Yerba Buena: San Francisco Cinematheque presents Crossroads, the Films of Bruce Conner (Program One)

Until last year saw his corporeal demise, I used to describe Bruce Conner as my favorite living artist. He made serious forays in multiple mediums, but was an authentic genius of the highest order in his "fine art" assemblage/sculpture pieces, and in film, by which I first became acquainted with his work. Enough ink and computer-screen light rays have been expended re. his invention of the found-footage film, and I won't add to the hyperbole, other than to say he was a brilliant hand-held camera operator of his own camera-originated works, and the GREATEST EDITOR IN THE HISTORY OF THE FILM MEDIUM!! 'Nuff said? This (semi-memorial?) retrospective of the greater part of his cinematic oeuvre is being presented in two, equally incredible sections, the first here at the Yerba, and the other presented tomorrow,

THURS, MARCH 19th

at, and is respectively designated:

SFMOMA: San Francisco Cinematheque presents Crossroads, the Films of Bruce Conner (Program Two)

Where I slave over hot projectors, workin' for the man... Look for me in the booth, and if they're any mishaps, remember -- "They'll hang you yet, Charles!"

Stanford: The Black Cat & Death Takes a Holiday

Last, but hardly least this week is this spooktacular (to make a flashbacking reference to earlier in the week's Journey Into Light, and setting things up nicely to remind you of Kerry Laitala's Muse of Cinema Series, playing tomorrow, Fri, March 20th, at ATA) double-feature. The Black Cat bears no relation to the ostensible Poe source, and has precious little to do with the notorious creature of its title, instead substituting an epic battle of Good vs. Evil between Boris Karloff and Bela Lagosi staged amidst astounding Bauhaus-inspired sets. Cat's auteur, Edgar G. Ulmer was poster-boy for the film maudit (in English, "damned film") sensibility, in that virtually without notice, he did wonders over the course of decades and many dozens of movies with what would be charitably described as chump change... His most famous film today is one of the key works of Noir, Detour, but back in the day, Black Cat probably garnered the most attention, as it had the biggest stars, highest budget, and, if memory serves, the most successful promotion and ticket reciepts of Ulmer's career.

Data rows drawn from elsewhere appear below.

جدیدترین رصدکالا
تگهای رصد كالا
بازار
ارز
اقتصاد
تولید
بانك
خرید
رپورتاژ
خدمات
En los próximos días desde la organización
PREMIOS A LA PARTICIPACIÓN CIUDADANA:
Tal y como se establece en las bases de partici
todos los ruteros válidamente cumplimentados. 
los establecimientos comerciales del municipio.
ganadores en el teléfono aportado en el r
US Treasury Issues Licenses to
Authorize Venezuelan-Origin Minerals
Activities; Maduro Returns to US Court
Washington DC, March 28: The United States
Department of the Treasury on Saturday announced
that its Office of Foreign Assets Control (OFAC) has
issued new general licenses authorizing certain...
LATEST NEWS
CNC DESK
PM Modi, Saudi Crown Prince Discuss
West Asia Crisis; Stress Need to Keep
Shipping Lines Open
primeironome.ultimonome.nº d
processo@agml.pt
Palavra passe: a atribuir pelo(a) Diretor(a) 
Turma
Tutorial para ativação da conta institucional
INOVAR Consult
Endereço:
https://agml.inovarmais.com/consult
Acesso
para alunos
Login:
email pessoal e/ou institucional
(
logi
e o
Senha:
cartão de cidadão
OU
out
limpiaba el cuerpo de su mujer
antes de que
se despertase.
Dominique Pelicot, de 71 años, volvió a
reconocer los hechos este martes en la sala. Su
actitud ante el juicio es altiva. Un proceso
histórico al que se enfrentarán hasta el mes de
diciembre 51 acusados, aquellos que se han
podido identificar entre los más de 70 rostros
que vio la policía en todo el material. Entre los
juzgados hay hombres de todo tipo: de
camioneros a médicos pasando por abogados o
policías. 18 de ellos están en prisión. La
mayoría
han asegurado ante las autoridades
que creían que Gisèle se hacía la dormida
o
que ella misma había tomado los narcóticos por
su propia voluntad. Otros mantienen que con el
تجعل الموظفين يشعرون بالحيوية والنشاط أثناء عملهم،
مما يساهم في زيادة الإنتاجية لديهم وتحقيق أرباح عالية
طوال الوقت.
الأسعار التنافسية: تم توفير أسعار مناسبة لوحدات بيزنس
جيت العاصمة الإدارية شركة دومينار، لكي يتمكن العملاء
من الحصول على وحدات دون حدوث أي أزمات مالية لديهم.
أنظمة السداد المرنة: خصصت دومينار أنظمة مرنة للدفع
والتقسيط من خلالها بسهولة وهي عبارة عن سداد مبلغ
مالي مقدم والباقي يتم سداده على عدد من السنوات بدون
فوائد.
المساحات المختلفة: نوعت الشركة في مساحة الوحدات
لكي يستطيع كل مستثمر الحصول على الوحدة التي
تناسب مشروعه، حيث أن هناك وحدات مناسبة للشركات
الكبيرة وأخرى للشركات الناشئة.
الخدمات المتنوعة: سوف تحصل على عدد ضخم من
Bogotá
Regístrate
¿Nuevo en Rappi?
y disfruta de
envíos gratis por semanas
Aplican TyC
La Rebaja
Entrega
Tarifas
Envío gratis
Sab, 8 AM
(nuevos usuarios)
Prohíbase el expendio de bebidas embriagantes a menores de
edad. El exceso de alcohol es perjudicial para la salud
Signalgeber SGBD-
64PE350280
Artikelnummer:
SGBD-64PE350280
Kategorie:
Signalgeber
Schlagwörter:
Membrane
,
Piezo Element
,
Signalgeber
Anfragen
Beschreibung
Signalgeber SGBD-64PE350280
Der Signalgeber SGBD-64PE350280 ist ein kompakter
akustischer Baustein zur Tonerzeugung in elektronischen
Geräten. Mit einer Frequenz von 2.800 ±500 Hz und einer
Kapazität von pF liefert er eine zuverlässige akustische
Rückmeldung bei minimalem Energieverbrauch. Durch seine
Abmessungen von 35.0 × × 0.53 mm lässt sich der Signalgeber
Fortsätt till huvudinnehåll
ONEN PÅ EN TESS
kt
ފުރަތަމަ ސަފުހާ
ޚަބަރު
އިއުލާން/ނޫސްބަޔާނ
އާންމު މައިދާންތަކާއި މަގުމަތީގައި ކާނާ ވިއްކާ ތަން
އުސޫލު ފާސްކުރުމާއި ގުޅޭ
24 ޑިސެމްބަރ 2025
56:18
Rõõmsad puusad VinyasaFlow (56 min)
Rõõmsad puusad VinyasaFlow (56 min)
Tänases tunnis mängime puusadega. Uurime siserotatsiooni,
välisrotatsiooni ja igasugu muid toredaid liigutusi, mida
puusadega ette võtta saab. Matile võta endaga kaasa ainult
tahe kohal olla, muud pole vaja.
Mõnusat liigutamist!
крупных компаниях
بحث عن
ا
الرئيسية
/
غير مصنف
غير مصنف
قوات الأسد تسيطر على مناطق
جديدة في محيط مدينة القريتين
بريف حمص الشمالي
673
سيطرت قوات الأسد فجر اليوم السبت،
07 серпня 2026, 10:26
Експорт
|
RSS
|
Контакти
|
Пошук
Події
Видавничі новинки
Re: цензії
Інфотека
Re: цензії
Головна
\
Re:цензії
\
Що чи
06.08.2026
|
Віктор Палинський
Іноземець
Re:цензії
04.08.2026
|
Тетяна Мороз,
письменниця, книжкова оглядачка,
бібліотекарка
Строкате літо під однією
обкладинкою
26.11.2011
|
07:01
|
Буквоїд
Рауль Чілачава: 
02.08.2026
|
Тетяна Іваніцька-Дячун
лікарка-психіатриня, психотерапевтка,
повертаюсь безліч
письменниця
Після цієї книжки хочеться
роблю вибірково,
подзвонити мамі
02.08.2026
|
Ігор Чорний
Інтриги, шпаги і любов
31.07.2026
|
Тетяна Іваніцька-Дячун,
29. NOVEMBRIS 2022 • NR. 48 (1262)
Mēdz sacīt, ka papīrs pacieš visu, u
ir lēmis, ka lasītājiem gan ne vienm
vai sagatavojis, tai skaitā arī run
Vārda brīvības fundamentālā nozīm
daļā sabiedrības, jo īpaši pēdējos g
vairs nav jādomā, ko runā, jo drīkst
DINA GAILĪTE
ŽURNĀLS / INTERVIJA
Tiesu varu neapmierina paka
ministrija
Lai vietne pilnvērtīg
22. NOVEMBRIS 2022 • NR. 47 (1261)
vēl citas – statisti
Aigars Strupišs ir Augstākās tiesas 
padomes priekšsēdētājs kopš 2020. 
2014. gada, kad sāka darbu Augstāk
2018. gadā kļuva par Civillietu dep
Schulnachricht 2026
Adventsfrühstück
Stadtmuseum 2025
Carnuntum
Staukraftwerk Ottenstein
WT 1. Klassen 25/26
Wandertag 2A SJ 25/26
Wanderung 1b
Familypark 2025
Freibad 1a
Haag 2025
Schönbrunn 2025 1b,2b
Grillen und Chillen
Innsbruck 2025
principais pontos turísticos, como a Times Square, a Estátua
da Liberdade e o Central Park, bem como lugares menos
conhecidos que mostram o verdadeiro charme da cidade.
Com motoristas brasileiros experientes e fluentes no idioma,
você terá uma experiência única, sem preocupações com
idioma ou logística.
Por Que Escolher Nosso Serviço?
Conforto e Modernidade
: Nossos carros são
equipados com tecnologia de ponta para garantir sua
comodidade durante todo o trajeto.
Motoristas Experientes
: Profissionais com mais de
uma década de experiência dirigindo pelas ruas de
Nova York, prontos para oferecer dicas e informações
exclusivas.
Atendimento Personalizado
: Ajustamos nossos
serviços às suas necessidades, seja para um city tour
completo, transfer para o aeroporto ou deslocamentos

Despite all this, it is a highly strange and enjoyable film... I've only seen Mitchell Leisen's Death Takes a Holiday once, many years ago, and also at the Stanford, and can't say I remember it that well, except to say I thought it damned good. Leisen was given short shrift for far too long. Just about every film I've seen by him -- just about a half-dozen or so -- has been way beyond expectations. Sarris circa '68 thought him inferior to other, more distinctive directors. With hindsight, it's evident to me there's room under auteurism's big top for directors of such skill and delicacy. The big personality be damned! And with that, I'm outta here, Jack. The virtually unknown-to-me continent of Leisen's work beckons...


Comments:

Posted March 21, 2009 at 10:10pm by Carl Martin:
Just to set the record straight so as not to mislead future generations, it appears that the Cerrito's shows of Mockingbird were preëmpted by Sunset Blvd., a change that the Bay Area Film Calendar's humble and sometimes overburdened compiler failed to notice in time. (And a change for the better, in his humble opinion.)

Posted March 22, 2009 at 1:37am by Brecht Andersch:
I need no corrections or opinions from jackanapes! -- humble or otherwise! Nice umlaut, tho. Gotta hand that to you, Mr. Compiler... As usual, all show and no substance...

Posted March 27, 2009 at 11:19am by Brian Darr (unregistered):
Just noticed that it's actually possible to comment on these entries, and therefore would like to belatedly thank the author for his kind words on my site. And to say, "Yes, lets do the The End tour". I'm available for planning on Tuesdays and Fridays (maybe other days too). boingdiddleypop is my address, my provider being yahoo.